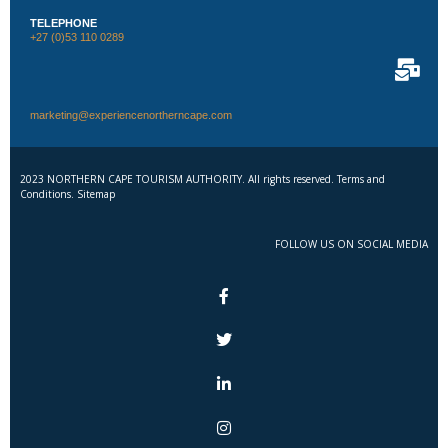
TELEPHONE
+27 (0)53 110 0289
marketing@experiencenortherncape.com
2023 NORTHERN CAPE TOURISM AUTHORITY. All rights reserved. Terms and
Conditions. Sitemap
FOLLOW US ON SOCIAL MEDIA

──────────

#### WORK TASK:
Each line from the one with "marketing@experiencenortherncape.com" to the end of the material should be duplicated exactly, and no other line.

#### EXPECTED OUTPUT:
marketing@experiencenortherncape.com
2023 NORTHERN CAPE TOURISM AUTHORITY. All rights reserved. Terms and
Conditions. Sitemap
FOLLOW US ON SOCIAL MEDIA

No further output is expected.